I begin to understand that it’s a topic singers frequently discuss among themselves. It was another singer who tipped him off about Weight Watchers, for example. Yet another, the dramatic soprano Deborah Polaski, gave him the name of a tasty low-fat salad dressing. And since he’s lost his excess baggage, other performers have been begging him for advice.
Treleaven says he didn’t face any external pressure to lose weight, but then he’s a heldentenor. He’s one of a rare breed. Sopranos aren’t so lucky. Just think of Deborah Voigt. Her name was splashed all over the world’s press when she was dropped from a production of Strauss’s Ariadne at the Royal Opera for being too large. And Rachael Tovey, a performer who has just received a Best Singer nomination in the influential German opera magazine Opernwelt, was told by Coburg Opera that she was too large to sing Senta in Wagner’s The Flying Dutchman. (She’s since lost 23 kg, and Coburg has expressed interest again.)
Is it fair that we demand a beautiful sound from singers and expect them to overcome the biological cost as well? Some singers bravely defy the straitjacket of svelteness. The large and gorgeous-sounding soprano Christine Brewer has gone on record to defend her size and to fight the trend to impose slimness on singers. Others take a more practical view. “Four years ago I would have said no, the situation isn’t fair,” says Jacqueline Bremar, a soprano who is also Rachael Tovey’s teacher. “But now I’m not sure. Yes, there’s a problem with the influence of TV and film. People expect more realism in opera, and they want to see a consumptive Mimì and a vulnerable Butterfly. That’s tough. But on the other hand singers also owe it to themselves to be healthy.”
So the battle with biology goes on. But if Dr Osin’s hypothesis is correct, it’s not just a personal battle but an occupational hazzard for the whole singing profession. Perhaps it’s time opera houses stopped punishing fat singers, and started finding ways to support them in their fight to control their weight. This is one debate that certainly ain’t over.

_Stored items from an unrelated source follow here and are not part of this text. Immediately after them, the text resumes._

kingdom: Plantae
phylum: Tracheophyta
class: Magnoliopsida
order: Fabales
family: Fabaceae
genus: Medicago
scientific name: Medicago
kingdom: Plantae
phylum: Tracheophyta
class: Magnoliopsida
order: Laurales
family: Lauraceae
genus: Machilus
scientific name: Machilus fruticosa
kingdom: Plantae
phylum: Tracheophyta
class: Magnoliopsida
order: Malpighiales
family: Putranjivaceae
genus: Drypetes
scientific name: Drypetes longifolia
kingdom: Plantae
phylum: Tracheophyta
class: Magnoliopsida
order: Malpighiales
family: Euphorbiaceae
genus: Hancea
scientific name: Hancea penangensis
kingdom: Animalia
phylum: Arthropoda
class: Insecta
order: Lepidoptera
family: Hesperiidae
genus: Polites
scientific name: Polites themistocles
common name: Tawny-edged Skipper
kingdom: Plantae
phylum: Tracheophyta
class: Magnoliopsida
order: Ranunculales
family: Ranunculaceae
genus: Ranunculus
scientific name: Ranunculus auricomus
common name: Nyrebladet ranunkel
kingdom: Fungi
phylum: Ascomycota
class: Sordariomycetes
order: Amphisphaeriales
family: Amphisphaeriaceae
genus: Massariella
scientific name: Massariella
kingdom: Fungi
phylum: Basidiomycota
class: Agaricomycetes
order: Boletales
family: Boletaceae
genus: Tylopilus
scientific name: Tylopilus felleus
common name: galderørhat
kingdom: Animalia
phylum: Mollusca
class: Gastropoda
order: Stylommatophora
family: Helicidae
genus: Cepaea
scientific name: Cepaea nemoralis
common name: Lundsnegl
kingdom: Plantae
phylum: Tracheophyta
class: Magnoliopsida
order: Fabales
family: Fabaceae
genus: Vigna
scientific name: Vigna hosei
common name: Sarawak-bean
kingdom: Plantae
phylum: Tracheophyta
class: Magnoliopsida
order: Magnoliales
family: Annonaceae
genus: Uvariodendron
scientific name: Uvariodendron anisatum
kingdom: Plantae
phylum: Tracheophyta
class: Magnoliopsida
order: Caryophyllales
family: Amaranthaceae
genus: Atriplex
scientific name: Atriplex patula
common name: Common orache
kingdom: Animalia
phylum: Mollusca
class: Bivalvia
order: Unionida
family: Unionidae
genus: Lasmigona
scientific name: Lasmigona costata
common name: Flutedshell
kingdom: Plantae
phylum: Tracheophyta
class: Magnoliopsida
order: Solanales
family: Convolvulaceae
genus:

It’s not over: the fat lady slims
When the American soprano Deborah Voigt was relieved of her contract at Covent Garden because of her shape she decided it was the final straw.
In the month when Voigt would have been performing in London she instead underwent a gastric bypass. Since then she has lost 7st (45 kg), going from a size 30 to a size 14.
Result? “I’m going to show the audience something they haven’t seen — a more compelling and believable approach,” she said this year. “And I’m doing more Toscas than I ever thought I would.”